====== Study material

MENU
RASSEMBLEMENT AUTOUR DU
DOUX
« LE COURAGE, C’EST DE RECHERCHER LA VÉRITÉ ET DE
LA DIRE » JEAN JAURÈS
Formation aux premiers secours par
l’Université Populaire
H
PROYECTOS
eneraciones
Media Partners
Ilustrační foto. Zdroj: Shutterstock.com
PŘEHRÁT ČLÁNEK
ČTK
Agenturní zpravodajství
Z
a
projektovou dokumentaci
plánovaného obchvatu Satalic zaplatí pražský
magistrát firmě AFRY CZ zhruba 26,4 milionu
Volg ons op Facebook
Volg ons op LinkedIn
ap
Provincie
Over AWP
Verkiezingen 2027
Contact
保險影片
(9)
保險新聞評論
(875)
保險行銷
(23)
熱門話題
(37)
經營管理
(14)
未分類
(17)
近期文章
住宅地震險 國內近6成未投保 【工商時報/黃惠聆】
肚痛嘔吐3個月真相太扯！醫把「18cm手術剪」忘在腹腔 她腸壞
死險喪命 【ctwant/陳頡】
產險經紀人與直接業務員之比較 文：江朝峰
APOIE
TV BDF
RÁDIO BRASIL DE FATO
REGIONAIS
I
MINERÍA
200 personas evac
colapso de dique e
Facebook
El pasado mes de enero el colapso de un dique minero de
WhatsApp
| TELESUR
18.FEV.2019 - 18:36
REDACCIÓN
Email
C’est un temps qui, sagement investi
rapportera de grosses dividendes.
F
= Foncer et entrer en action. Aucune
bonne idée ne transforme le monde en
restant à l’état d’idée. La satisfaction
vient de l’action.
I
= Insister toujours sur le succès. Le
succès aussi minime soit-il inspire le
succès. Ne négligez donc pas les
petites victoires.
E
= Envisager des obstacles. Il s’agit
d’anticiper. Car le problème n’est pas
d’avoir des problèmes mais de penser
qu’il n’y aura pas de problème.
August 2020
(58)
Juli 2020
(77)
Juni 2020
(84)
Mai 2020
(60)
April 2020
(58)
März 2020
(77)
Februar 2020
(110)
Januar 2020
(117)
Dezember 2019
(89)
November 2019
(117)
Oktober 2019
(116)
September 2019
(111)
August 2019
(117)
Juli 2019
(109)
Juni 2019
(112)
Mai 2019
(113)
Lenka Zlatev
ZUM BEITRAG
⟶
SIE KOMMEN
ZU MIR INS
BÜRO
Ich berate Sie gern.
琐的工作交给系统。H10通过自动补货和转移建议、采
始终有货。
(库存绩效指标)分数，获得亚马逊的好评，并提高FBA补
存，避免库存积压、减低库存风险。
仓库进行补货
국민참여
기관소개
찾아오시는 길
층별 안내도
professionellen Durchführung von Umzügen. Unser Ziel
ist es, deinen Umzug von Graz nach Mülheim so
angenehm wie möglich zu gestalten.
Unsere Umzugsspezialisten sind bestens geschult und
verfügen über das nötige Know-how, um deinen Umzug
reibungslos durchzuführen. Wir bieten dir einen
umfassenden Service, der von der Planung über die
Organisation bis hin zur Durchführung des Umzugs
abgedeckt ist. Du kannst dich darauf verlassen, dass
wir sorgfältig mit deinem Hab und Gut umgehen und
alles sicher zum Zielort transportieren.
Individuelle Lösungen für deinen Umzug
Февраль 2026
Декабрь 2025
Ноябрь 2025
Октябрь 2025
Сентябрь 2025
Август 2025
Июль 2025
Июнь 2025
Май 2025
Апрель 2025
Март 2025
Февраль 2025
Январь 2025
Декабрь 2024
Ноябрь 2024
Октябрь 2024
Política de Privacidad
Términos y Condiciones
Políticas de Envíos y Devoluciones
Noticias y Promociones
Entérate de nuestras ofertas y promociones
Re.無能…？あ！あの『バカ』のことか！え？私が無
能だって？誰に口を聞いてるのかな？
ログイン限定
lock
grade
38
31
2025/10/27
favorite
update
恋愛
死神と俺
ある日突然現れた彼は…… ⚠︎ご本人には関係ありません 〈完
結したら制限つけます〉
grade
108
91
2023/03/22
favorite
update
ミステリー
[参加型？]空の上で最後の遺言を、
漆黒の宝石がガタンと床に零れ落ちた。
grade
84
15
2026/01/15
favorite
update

============

What to do:
Arrange the lines of the listing as a numbered list, leaving out any blank lines, starting with its very first line and going on through the line with "Januar 2020".

Answer section:
1. MENU
2. RASSEMBLEMENT AUTOUR DU
3. DOUX
4. « LE COURAGE, C’EST DE RECHERCHER LA VÉRITÉ ET DE
5. LA DIRE » JEAN JAURÈS
6. Formation aux premiers secours par
7. l’Université Populaire
8. H
9. PROYECTOS
10. eneraciones
11. Media Partners
12. Ilustrační foto. Zdroj: Shutterstock.com
13. PŘEHRÁT ČLÁNEK
14. ČTK
15. Agenturní zpravodajství
16. Z
17. a
18. projektovou dokumentaci
19. plánovaného obchvatu Satalic zaplatí pražský
20. magistrát firmě AFRY CZ zhruba 26,4 milionu
21. Volg ons op Facebook
22. Volg ons op LinkedIn
23. ap
24. Provincie
25. Over AWP
26. Verkiezingen 2027
27. Contact
28. 保險影片
29. (9)
30. 保險新聞評論
31. (875)
32. 保險行銷
33. (23)
34. 熱門話題
35. (37)
36. 經營管理
37. (14)
38. 未分類
39. (17)
40. 近期文章
41. 住宅地震險 國內近6成未投保 【工商時報/黃惠聆】
42. 肚痛嘔吐3個月真相太扯！醫把「18cm手術剪」忘在腹腔 她腸壞
43. 死險喪命 【ctwant/陳頡】
44. 產險經紀人與直接業務員之比較 文：江朝峰
45. APOIE
46. TV BDF
47. RÁDIO BRASIL DE FATO
48. REGIONAIS
49. I
50. MINERÍA
51. 200 personas evac
52. colapso de dique e
53. Facebook
54. El pasado mes de enero el colapso de un dique minero de
55. WhatsApp
56. | TELESUR
57. 18.FEV.2019 - 18:36
58. REDACCIÓN
59. Email
60. C’est un temps qui, sagement investi
61. rapportera de grosses dividendes.
62. F
63. = Foncer et entrer en action. Aucune
64. bonne idée ne transforme le monde en
65. restant à l’état d’idée. La satisfaction
66. vient de l’action.
67. I
68. = Insister toujours sur le succès. Le
69. succès aussi minime soit-il inspire le
70. succès. Ne négligez donc pas les
71. petites victoires.
72. E
73. = Envisager des obstacles. Il s’agit
74. d’anticiper. Car le problème n’est pas
75. d’avoir des problèmes mais de penser
76. qu’il n’y aura pas de problème.
77. August 2020
78. (58)
79. Juli 2020
80. (77)
81. Juni 2020
82. (84)
83. Mai 2020
84. (60)
85. April 2020
86. (58)
87. März 2020
88. (77)
89. Februar 2020
90. (110)
91. Januar 2020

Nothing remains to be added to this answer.